SHARES in merchanting group Grafton jumped after the company said it expects to deliver full-year operating profit at the higher end of market expectations. The stock rose more than 5pc in Dublin, closing up 17 cent at €3.55.
Grafton is likely to deliver an operating profit in the region of €67m for the current financial year.
The company said revenue in the first 10 months of the year climbed to €1.83bn from €1.73bn in the corresponding period last year.
But it added that the translation of sterling revenue, which accounted for 76pc of group revenue in the period, at a more favourable exchange rate to the euro accounted for all of the increase.
Grafton is effectively hunkered down until it sees signs of improving economic conditions in Ireland and the UK. It has significantly pared its cost base over the past few years and said yesterday it has a "good platform" to improve profitability as markets recover from cyclical lows.
The company, which is headed by chief executive Gavin Slark, said sterling turnover at its UK merchanting arm rose 3.6pc in the 10 months to the end of October.
"Trading in September and October saw average daily like-for-like sterling turnover up by 2pc compared to a flat outcome for July and August," it said.
In Ireland, merchanting turnover fell 8.7pc in the period.
Grafton's retail business in Ireland, which includes Woodies and Atlantic Homecare DIY stores, continued to suffer. Turnover at the division slumped 10.1pc in the year to the end of October.

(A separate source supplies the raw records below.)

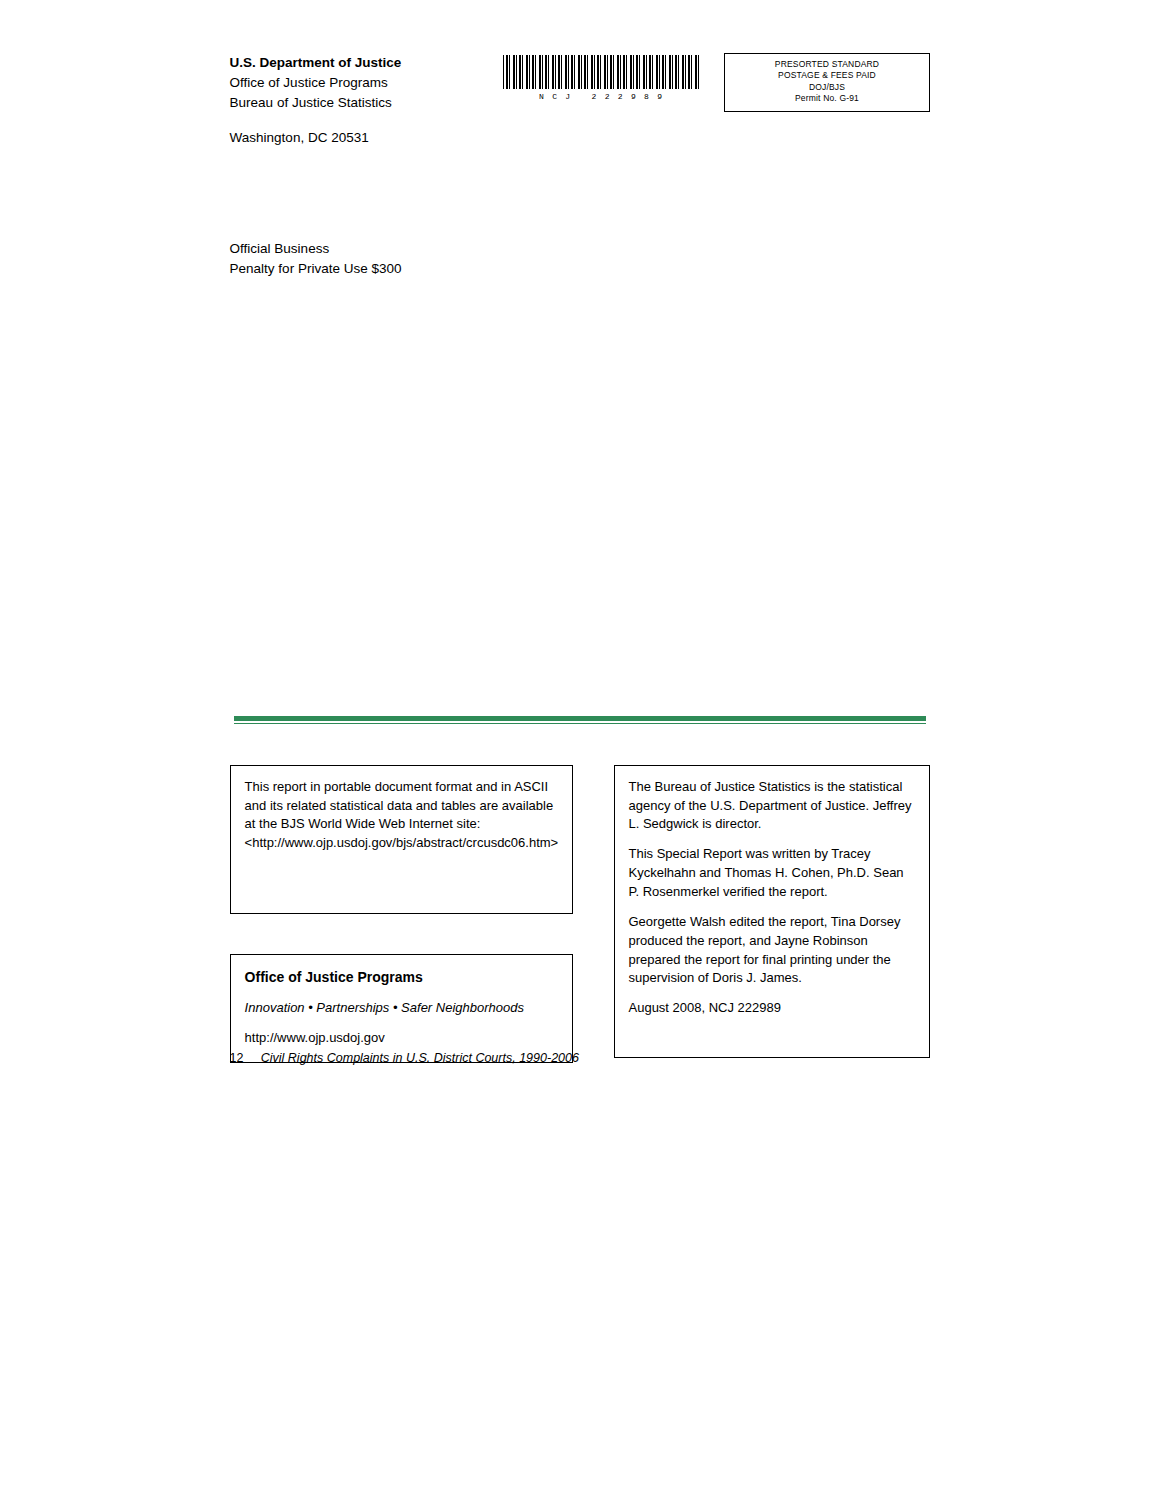U.S. Department of Justice
Office of Justice Programs
Bureau of Justice Statistics
Washington, DC 20531
N C J 2 2 2 9 8 9
PRESORTED STANDARD
POSTAGE & FEES PAID
DOJ/BJS
Permit No. G-91
Official Business
Penalty for Private Use $300
This report in portable document format and in ASCII and its related statistical data and tables are available at the BJS World Wide Web Internet site: <http://www.ojp.usdoj.gov/bjs/abstract/crcusdc06.htm>
Office of Justice Programs
Innovation • Partnerships • Safer Neighborhoods
http://www.ojp.usdoj.gov
The Bureau of Justice Statistics is the statistical agency of the U.S. Department of Justice. Jeffrey L. Sedgwick is director.
This Special Report was written by Tracey Kyckelhahn and Thomas H. Cohen, Ph.D. Sean P. Rosenmerkel verified the report.
Georgette Walsh edited the report, Tina Dorsey produced the report, and Jayne Robinson prepared the report for final printing under the supervision of Doris J. James.
August 2008, NCJ 222989
12 Civil Rights Complaints in U.S. District Courts, 1990-2006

"The rate of decline eased in the July to October period to 6.5pc from 12.4pc in the first half, when demand for seasonal products was, as expected, less affected by adverse weather conditions," said Grafton.
Its four Atlantic Homecare businesses and nine Woodies stores were placed in examinership during the summer as Grafton sought to improve lease terms on a number of units. Another 27 Woodies outlets weren't part of that process.
Davy Stockbrokers said Grafton's update was positive, despite the unfavourable operating backdrop.